It’s nice to be reminded every now and then that going to to the movies is supposed to be fun. The first Kung Fu Panda film was a boisterous and entertaining treat (“resembles an eight-year-old’s bedroom while they are throwing all their toys around” I said in 2008) and the latest version is an improvement on that, adding a layer of sentiment to the amusing hijinks. It also trucks along for a nothing-wasted 91 minutes and should keep adults and not-yet-adults well and truly amused.
Panda Po (Jack Black) became the unlikely Dragon Warrior in the first film and now has rock star status among the anthropomorphic citizenry. Along with allies “The Five”, he defends the innocent from tyranny in between (and often during) meals. A new technology and a shadowy figure from Po’s past threaten the peace and force our hero to grapple with the strangely unanswered questions about his childhood and how a panda came to be adopted by a goose in the first place.
What I like about the KFP films is that they haven’t forgotten that they are cartoons.
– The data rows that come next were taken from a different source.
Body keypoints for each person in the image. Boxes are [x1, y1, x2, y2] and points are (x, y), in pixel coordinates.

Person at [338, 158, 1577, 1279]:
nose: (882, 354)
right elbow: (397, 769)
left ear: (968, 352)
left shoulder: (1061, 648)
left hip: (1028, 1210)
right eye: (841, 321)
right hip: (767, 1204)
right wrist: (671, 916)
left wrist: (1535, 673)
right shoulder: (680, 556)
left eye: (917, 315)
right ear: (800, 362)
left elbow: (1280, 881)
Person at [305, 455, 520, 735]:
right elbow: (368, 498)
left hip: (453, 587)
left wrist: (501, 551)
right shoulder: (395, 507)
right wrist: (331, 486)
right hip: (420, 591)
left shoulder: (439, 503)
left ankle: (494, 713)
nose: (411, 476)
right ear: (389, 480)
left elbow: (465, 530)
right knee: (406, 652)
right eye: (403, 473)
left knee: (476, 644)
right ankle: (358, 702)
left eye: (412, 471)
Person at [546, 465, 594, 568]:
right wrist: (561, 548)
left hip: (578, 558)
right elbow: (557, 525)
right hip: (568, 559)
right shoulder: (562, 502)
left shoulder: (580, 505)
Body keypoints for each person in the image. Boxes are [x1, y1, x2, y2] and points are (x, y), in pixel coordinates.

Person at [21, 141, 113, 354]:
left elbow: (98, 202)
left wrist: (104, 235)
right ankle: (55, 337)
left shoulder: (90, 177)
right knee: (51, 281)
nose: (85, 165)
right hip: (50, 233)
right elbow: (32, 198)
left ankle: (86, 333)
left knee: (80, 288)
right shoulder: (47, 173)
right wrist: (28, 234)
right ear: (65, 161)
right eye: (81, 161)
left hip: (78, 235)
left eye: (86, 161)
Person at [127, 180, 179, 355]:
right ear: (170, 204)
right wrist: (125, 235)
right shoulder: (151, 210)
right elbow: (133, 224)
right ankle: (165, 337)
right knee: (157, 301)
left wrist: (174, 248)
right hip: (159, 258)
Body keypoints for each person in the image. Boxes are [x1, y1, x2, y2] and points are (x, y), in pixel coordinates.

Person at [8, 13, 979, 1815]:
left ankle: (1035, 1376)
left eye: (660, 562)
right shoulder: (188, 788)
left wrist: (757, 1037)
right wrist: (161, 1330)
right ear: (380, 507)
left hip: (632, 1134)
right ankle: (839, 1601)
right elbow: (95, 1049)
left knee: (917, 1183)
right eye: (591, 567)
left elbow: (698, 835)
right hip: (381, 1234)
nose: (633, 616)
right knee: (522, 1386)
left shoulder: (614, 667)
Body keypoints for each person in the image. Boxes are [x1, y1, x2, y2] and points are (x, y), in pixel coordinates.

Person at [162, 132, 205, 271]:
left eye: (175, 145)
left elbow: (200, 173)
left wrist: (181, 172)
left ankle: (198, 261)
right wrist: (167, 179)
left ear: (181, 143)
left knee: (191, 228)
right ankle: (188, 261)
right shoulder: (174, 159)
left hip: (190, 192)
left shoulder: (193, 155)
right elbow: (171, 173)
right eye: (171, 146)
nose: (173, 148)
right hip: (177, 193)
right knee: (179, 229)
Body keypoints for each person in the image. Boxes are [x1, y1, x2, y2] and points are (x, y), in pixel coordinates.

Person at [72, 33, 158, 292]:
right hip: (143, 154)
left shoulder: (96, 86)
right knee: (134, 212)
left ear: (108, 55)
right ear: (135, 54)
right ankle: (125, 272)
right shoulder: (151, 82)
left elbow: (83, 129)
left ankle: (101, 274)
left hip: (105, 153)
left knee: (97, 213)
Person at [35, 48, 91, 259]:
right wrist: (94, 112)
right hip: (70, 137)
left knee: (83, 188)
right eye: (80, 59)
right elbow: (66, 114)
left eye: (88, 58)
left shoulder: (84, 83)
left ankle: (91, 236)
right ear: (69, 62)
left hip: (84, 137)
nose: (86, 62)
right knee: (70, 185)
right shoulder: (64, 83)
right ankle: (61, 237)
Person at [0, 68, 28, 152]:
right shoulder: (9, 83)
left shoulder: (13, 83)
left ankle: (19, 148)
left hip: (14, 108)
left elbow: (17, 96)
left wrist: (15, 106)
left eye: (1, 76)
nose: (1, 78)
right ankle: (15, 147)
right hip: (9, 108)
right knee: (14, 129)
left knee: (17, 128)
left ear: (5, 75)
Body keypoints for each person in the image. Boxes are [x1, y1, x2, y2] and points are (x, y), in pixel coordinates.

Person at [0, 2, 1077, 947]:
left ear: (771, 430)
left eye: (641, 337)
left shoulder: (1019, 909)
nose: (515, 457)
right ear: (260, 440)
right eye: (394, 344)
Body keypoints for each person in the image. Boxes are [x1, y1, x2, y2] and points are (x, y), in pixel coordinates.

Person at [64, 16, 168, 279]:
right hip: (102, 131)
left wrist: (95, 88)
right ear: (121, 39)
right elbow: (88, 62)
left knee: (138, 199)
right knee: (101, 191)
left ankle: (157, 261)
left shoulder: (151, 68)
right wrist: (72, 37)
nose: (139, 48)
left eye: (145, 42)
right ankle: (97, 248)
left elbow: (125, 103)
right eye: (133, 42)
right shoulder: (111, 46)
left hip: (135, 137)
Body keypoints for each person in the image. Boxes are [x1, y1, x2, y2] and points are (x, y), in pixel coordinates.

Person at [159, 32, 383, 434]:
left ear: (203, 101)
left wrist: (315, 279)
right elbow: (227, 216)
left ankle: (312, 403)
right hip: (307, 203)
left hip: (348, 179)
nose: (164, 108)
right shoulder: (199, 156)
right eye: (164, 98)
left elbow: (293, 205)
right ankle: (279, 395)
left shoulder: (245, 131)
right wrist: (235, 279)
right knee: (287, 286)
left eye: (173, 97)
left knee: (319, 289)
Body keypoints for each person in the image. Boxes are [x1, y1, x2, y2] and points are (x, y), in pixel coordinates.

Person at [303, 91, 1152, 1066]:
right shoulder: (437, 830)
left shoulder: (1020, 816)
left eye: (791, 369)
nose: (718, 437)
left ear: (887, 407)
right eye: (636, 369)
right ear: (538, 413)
Director Jennifer Yuh knows that animated violence can be incredibly funny (she supervised the martial arts scenes in the first film) and I feel certain that even the great Tex Avery would be proud of some of the action she’s produced.
On a more (self-consciously) serious note we have The Company Men, advertised with pictures of serious looking men in suits and black overcoats staring mournfully off in to an uncertain future. Written and directed by John Wells (co-creator of “The West Wing”), The Company Men is a rare example of the Hollywood left actually trying to score genuine political points but you know, as the great Frank Capra helpfully pointed out, if you want to send a message call Western Union.
Ben Affleck is a top sales and marketing executive in the shipbuilding division at a billion dollar US industrial firm managed by Tommy Lee Jones. The parent company needs to juice the stock price to keep the sharks at bay – and shipbuilding has been a losing proposition for years – so Affleck (and thousands of others) are downsized into a shrinking employment market.
Over-extended and highly leveraged, Affleck has to get used to a Porsche-less lifestyle, to the extent of selling his McMansion back to the bank and moving in with his parents. Meanwhile, even Tommy Lee and 30-year veteran employee Chris Cooper (utilising his customary sneer acting technique) are on the way out. No one is safe!
Naïve, sentimental and economically illiterate, The Company Men looks like it was produced by people who have never even seen an office job in their lives. Great actors sit at desks and stare at binders full of printed out spreadsheets like they are Aramaic scrolls and then wander around long-abandoned factories reminiscing about the days when people in America made things “with our hands” as if that really matters these days. Kevin Costner plays Affleck’s down-to-earth older brother, a building contractor who makes things “with his hands” and who nobly loses money on a job just to keep his staff on over the winter.
I’m sure there is a great film out there about the pain of being a man at work (in fact I know there is: Glengarry Glen Ross) but The Company Men knows not of which it speaks.
Perhaps the suit and tie wearers in The Company Men would have had a better time of it if their boss had been Catherine Deneuve from Potiche. She plays Suzanne, the “trophy wife” of small town factory owner Robert (Fabrice Luchini), forced to take over management of the company when her husband succumbs to illness and hubris. Of course, hubby can’t stand it when she turns the operation around and we’re set for a classic battle of wills in the boardroom and the bedroom.
Set in the chauvinistic 70s – when attitudes to women in the workplace were as antiquated as the Employers and Manufacturers Association (Northern) Inc. – most of the fun seems to be purely nostalgic and because the script is a lazy adaptation of a successful stage play the action is mostly studio-bound with lots of the best stuff happening off-screen.
The nicest touch is making Deneuve boss of an umbrella factory – ask a Film Society member why that is so sweet.
Finally, a slightly more extended shout-out to Bill Cunningham New York, a film that got a ten word recommendation in my World Cinema Showcase preview back in April. Cunningham has been producing a weekly street-fashion segment for the New York Times for almost 40 years, cycling around Manhattan looking for interesting people with an interesting look. He’s a lovely guy and his selfless cataloguing of decades of trends make him a living treasure. He also takes their social pics, and takes them very seriously too.
Printed in Wellington’s Capital Times on Wednesday 13 July, 2011.